Camomila · 20/01/2020 22:21

lol at 'here in the house?!' for years I thought people only had sex in the bath because why else would they be naked?

Newname1978 · 20/01/2020 22:27

@thejollyroger
It really isn't nonsense to tell a toddler that a girl has a vagina (or vulva) and a boy has a penis. Hasn't she ever asked you what her vagina is called? It's so strange not to tell her. What does she think her wee comes out of?

RumbleMum · 20/01/2020 22:27

This is a good guide and explains why it's important to be age appropriately honest
[link https://www.telegraph.co.uk/family/parenting/should-tell-kids-sex-6-dos-donts-chat/]

goodgodingovan · 20/01/2020 22:31

What does she think her wee comes out of?

Well not her vagina anyway.

MrsBricks · 20/01/2020 22:33

@Newname1978 to be fair, why would a toddler need to know about their vagina? Most won't have even noticed it at that age?
Wee doesn't come out of it though Grin

rainylake · 20/01/2020 22:39

I was told the truth aged 3 when my mum was pregnant with my brother. I told my own DD about it aged 3 as well (though wasn't myself pregnant by then). We had a fairly no nonsense book on how babies are made. She was most interested in the pictures of how the baby develops in the womb and rather less interested in the process of how it got there, but she knows anyway so that she learns about it again it will be a matter of fact not an embarrassing secret. Two years later with a baby sister she had now remembered about the big sperm race and is currently quite interested in that and asking why they have to compete to get to the egg.

(Chart understanding data)
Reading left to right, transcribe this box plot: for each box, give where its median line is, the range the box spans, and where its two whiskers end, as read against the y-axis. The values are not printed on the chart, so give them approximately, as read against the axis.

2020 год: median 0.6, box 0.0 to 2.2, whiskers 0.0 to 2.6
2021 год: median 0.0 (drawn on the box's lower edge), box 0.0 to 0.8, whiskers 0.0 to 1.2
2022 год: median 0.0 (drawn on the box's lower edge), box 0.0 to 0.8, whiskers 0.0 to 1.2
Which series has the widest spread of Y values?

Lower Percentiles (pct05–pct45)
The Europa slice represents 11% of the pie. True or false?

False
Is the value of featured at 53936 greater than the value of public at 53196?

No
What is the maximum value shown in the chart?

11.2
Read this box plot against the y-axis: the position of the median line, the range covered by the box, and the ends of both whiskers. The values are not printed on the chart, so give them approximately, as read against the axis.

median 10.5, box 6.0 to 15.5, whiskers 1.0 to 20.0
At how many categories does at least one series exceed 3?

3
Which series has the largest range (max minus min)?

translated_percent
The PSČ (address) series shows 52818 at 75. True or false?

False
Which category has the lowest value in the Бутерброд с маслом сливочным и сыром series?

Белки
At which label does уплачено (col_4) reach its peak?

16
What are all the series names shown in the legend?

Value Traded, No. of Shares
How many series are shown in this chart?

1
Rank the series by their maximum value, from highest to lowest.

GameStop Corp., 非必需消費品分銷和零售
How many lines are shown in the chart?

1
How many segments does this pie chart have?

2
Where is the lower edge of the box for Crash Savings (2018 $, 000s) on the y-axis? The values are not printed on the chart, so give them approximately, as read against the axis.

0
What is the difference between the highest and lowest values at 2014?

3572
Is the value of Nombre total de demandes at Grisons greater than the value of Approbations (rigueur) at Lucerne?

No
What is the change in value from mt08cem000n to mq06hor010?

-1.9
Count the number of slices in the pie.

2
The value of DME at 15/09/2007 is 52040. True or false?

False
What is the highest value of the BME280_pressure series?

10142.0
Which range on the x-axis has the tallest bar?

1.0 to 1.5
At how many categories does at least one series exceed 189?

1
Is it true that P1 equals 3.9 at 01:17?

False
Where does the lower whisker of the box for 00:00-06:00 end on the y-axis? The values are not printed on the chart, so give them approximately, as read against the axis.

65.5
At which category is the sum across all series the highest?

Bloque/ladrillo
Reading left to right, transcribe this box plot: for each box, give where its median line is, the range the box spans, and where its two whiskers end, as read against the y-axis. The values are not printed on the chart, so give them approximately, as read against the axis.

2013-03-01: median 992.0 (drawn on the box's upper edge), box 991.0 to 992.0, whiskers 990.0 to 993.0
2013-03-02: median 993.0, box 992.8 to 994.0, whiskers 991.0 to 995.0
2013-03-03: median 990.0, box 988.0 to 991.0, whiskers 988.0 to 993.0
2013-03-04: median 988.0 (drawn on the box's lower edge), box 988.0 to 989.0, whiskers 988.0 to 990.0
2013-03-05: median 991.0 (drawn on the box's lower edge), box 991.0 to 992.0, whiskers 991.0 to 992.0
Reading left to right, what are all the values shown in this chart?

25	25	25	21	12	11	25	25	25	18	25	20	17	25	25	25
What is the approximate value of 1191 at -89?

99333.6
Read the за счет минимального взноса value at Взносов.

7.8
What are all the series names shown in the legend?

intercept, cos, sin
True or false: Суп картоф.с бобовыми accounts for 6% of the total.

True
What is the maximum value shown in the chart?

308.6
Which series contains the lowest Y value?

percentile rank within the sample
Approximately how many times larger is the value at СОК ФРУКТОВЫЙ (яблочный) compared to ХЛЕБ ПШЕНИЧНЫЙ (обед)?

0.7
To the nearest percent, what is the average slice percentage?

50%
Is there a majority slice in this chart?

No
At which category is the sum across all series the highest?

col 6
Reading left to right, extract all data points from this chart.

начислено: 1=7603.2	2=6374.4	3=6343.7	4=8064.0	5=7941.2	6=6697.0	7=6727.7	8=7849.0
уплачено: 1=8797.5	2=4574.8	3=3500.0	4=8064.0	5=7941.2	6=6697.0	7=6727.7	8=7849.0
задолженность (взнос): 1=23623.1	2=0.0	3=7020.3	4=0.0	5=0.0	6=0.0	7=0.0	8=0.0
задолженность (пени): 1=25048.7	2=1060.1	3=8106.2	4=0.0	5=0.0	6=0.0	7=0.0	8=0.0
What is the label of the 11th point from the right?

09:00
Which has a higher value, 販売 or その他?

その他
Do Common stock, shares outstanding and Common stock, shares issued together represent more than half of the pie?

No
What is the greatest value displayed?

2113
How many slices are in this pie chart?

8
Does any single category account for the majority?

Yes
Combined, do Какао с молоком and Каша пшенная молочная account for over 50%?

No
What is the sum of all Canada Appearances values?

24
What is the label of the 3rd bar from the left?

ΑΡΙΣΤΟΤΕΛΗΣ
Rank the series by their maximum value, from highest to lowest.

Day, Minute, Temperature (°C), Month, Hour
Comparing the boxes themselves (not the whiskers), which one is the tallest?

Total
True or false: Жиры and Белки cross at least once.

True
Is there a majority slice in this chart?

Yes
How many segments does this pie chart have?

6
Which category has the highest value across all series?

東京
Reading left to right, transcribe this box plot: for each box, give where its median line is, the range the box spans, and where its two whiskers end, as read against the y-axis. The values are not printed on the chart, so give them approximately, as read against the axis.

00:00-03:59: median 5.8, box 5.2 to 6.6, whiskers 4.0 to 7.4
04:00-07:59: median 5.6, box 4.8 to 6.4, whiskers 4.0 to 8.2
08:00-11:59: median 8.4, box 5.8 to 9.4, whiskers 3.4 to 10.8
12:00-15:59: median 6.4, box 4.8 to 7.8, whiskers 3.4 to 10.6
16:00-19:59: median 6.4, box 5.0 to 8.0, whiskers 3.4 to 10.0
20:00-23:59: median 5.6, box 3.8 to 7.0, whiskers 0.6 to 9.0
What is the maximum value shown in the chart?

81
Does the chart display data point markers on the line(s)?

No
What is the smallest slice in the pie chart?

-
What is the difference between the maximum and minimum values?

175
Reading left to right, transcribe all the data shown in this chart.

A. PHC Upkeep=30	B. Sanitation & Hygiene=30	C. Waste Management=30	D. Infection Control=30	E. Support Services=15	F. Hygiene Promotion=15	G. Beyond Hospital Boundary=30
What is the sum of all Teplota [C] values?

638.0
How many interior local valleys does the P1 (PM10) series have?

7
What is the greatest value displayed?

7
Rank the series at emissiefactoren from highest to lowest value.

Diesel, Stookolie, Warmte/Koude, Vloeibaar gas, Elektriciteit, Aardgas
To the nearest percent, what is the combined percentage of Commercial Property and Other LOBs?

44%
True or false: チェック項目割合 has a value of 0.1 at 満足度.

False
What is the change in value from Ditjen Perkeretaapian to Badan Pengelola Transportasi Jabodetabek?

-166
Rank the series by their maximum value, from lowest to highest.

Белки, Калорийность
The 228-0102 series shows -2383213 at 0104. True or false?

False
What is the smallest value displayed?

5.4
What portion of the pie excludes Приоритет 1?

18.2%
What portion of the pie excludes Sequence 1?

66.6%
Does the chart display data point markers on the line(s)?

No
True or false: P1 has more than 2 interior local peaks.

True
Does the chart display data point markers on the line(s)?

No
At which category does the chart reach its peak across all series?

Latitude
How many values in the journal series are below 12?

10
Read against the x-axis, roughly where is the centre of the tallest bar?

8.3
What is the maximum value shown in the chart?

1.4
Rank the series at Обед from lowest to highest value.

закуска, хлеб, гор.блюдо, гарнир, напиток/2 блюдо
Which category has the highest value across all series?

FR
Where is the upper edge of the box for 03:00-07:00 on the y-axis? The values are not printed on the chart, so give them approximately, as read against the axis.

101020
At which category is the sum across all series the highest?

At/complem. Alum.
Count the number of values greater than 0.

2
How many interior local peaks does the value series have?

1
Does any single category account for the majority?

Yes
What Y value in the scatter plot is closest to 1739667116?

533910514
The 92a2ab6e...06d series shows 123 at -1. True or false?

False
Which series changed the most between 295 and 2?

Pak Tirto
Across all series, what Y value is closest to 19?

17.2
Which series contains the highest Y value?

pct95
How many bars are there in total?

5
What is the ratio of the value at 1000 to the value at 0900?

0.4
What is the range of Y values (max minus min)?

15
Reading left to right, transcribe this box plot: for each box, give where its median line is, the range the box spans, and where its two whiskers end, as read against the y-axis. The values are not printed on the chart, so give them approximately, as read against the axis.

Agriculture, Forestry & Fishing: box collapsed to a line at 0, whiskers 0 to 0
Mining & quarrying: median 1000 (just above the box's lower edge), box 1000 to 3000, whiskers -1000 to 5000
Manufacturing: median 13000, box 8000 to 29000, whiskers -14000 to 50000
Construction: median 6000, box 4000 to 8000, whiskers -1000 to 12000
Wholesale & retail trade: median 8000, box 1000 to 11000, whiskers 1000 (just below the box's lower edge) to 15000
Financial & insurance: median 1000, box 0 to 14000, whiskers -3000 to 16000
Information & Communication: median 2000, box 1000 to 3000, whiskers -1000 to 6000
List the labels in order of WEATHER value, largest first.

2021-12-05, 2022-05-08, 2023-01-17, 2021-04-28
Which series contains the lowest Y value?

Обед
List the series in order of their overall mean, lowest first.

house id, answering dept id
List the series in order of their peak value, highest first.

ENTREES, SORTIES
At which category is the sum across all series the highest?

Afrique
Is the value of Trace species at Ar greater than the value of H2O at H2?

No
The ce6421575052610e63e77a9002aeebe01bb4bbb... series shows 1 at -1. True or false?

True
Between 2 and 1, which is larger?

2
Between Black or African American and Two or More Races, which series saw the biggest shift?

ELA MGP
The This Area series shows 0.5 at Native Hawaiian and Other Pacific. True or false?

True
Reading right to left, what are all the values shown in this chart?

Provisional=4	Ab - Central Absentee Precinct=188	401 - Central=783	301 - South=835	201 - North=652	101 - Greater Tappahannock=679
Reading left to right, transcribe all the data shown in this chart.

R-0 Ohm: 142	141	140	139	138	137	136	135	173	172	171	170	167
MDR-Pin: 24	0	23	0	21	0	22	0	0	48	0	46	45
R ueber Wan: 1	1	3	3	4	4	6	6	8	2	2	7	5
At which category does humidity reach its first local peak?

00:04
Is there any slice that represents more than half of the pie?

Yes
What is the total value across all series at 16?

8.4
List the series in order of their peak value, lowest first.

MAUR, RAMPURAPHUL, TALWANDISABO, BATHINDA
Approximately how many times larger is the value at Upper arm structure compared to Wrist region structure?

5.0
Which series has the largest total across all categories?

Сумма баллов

List of tasks:
1 > Rewrite the paragraph in the forum thread that begins "I was told the truth aged 3" as a short bulleted list that keeps its main facts.
2 > Answer these questions from the forum thread, one answer per line, marked the same way:
(a) For years, where did Camomila think people only had sex?
(b) According to RumbleMum, what does the linked guide explain?
(c) What does MrsBricks say does not come out of the vagina?
3 > Continue the forum thread from where it stops.
None of these lines is used in any task.

Answers provided:
1 >
- The writer learned the truth at age 3, when the writer's mother was pregnant with the writer's brother.
- The writer told their own daughter at age 3 as well, though not pregnant at the time, using a fairly no-nonsense book on how babies are made.
- The daughter was most interested in the pictures of the baby developing in the womb and less interested in how it got there.
- Because she already knows, learning about it again will be a matter of fact, not an embarrassing secret.
- Two years later, with a baby sister, she remembers the "big sperm race" and asks why the sperm have to compete to reach the egg.

2 >
(a) In the bath.
(b) Why it's important to be age appropriately honest.
(c) Wee.

3 >
I wanted her to know well before hearing any misinformation at school. I strongly believe that making it into a big deal or fobbing children off with euphemisms is just storing up trouble for later and setting up barriers for them talking to you about it.

Oh and she knew already that she had a vulva and a vagina as I told her what it was called when she asked aged 2 in the bath one night what that bit of her was. Do people who don't tell their children about vaginas just pretend those parts don't exist on their children's bodies?

peanutfoldover · 20/01/2020 22:39

Females have a vulva AND a vagina. The vulva is the external bit with all the flaps/folds and the vagina is the fleshy tube on the inside.

I know it’s probably no big deal when you are 4 but I think often the word vulva gets used as a ‘nicer’ word for vagina. But they are 2 different anatomical structures. And it’s helpful if you ever need to go to the doctor and describe where you have pain or a lump or something. My daughter is 5 and knows the difference.

Supertrooper98 · 20/01/2020 22:40

@MrsBricks
@thejollyroger

www.nytimes.com/2016/10/31/well/family/teaching-children-the-real-names-for-body-parts.html

You can easily find the reasons children should know the terms vagina, vulva and penis. I assumed everybody knew now.

GrumpyHoonMain · 20/01/2020 22:41

Answering this question is easier when you have IVF. I have explained to all my DN how IVF works and they are fascinated lol

peanutfoldover · 20/01/2020 22:42

Sorry, realise I’ve cross posted with someone else who got in there before me about the vulva/vagina thing!

Supertrooper98 · 20/01/2020 22:43

A lot of people use the word vagina instead of vulva. I know it's not anatomically correct but I find vagina is more commonly used to cover the whole area.

MrsBricks · 20/01/2020 22:46

@Supertrooper98 regardless of whether you use 'proper' terms or pet names, very young children mostly don't need to know about vaginas until you start having the "where babies come from" talk. It's not visible and they mostly don't need to refer to it before then.

lanthanum · 20/01/2020 22:47

DD found the book "Mummy laid an egg" in the library aged about 4 (and could read it). For those who haven't read it, stories such as "brought by a stork" are presented before the correct version. I asked DD if the book was fact or fiction, and she was quite definite that it was all fiction!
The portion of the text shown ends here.